(Pictures paired with source code)
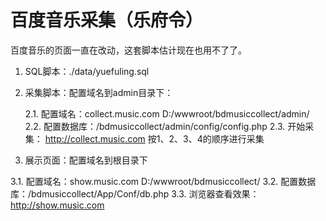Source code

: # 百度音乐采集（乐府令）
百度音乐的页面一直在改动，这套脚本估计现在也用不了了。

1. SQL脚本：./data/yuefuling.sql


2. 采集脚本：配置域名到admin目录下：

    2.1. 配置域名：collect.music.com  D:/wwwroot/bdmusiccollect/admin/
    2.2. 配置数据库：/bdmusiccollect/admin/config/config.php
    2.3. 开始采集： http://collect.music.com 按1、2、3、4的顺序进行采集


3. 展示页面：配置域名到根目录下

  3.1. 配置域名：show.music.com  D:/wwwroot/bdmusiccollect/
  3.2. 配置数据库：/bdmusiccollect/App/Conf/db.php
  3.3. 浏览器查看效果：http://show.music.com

▶ [Instructions to follow]
Your copy should hold every entry exactly as written, but none of the pictures.

▶ [Exercise output]
Source code

: # 百度音乐采集（乐府令）
百度音乐的页面一直在改动，这套脚本估计现在也用不了了。

1. SQL脚本：./data/yuefuling.sql


2. 采集脚本：配置域名到admin目录下：

    2.1. 配置域名：collect.music.com  D:/wwwroot/bdmusiccollect/admin/
    2.2. 配置数据库：/bdmusiccollect/admin/config/config.php
    2.3. 开始采集： http://collect.music.com 按1、2、3、4的顺序进行采集


3. 展示页面：配置域名到根目录下

  3.1. 配置域名：show.music.com  D:/wwwroot/bdmusiccollect/
  3.2. 配置数据库：/bdmusiccollect/App/Conf/db.php
  3.3. 浏览器查看效果：http://show.music.com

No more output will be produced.